Niski stan wód na Żuławach. Sytuacja nie jest jednak tak groźna, jak w przypadku cofki
Wiejący przez ostatnie godziny silny wiatr spowodował obniżenie stanu wód na Żuławach. To odwrotna sytuacji niż przy cofce, kiedy wichura z północy i wschodu wpycha w głąb lądu wody morskie i Zalewu Wiślanego.
Niskie wody mogą przynosić pewne niedogodności, ale nie są groźne, tak jak te wysokie, grożące wylaniem i powodzią. Choć Żuławy przez cały rok są zagrożone powodzią, to jednak jesienne wichury i wiosenne roztopy są zawsze najgroźniejsze.
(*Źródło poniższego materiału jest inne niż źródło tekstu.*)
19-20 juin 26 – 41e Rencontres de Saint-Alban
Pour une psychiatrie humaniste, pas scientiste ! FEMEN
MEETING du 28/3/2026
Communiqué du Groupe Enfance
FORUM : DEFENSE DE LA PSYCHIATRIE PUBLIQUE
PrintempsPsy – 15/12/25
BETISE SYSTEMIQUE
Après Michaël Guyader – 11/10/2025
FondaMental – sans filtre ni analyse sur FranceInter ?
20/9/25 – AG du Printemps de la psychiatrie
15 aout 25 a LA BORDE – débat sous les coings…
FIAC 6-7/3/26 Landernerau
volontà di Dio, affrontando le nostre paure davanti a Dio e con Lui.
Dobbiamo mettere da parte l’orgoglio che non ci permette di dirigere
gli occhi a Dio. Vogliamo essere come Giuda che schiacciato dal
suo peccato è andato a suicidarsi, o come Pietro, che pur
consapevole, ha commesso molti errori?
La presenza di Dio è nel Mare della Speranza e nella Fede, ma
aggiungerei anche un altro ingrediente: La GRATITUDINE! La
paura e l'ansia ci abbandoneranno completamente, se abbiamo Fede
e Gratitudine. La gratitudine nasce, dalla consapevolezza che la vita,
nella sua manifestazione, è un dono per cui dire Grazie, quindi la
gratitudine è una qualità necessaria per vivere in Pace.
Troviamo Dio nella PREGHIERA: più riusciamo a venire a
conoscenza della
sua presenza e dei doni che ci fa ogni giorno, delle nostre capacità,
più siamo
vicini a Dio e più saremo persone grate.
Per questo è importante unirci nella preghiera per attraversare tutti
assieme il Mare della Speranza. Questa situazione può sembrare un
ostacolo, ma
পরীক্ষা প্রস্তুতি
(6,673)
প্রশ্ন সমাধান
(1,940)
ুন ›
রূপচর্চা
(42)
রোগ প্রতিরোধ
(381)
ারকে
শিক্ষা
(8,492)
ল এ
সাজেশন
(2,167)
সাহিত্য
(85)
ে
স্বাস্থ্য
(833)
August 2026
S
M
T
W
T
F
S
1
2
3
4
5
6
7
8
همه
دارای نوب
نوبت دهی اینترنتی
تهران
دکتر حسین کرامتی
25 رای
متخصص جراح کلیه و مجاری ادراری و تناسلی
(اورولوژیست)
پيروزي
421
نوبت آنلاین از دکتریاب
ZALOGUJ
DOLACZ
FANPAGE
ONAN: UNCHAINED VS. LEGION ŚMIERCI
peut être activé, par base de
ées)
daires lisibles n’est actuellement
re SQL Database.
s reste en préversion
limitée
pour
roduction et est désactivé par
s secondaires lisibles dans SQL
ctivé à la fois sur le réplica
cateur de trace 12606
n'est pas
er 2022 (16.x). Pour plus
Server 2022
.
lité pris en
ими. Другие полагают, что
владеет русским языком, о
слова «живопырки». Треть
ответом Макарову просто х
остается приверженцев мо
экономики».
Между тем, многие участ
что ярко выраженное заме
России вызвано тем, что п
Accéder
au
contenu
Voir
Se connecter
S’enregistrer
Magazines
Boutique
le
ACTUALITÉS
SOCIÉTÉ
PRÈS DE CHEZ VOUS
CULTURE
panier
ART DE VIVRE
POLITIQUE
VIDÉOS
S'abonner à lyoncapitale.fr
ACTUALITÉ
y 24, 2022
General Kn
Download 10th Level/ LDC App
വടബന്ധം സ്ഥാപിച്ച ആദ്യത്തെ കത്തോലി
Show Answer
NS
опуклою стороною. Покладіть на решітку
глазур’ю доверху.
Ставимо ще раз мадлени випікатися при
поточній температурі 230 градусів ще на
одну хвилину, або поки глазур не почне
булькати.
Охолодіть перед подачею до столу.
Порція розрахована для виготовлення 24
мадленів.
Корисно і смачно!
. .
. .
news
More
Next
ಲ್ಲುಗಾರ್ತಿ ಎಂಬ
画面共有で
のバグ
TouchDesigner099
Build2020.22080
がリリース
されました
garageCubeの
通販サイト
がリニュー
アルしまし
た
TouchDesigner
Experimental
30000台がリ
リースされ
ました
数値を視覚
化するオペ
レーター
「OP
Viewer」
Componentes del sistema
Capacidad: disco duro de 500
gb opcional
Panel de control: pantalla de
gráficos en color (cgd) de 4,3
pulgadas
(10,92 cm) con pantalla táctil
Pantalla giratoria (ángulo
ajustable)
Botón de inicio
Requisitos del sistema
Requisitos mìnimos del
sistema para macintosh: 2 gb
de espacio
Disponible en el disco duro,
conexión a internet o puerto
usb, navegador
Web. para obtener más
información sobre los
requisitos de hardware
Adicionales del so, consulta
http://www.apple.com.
Wszystko zależy od kierunku wiatru i jego siły. Jeśli porywy są z północy i wschodu, to wszystkie służby wzmagają czujność. Te z zachodu i południa raczej obniżają poziom kanałów i rzek, nawet bardzo radykalnie. To z kolei może być przyczyną wstrzymania żeglugi do portu w Elblągu, ponieważ most pontonowy w Nowakowie nie może być rozpinany przy zbyt niskiej oraz zbyt wysokiej wodzie.
Tym razem obniżony stan rzeki Elbląg nie utrudnia żeglugi. Most już był rozpinany i barki płyną bez przeszkód. Obecnie stan wód Zalewu Wiślanego, rzek Elbląg i Nogat utrzymuje się nieco powyżej 5 metrów, czyli na tym terenie to wysokości średnie.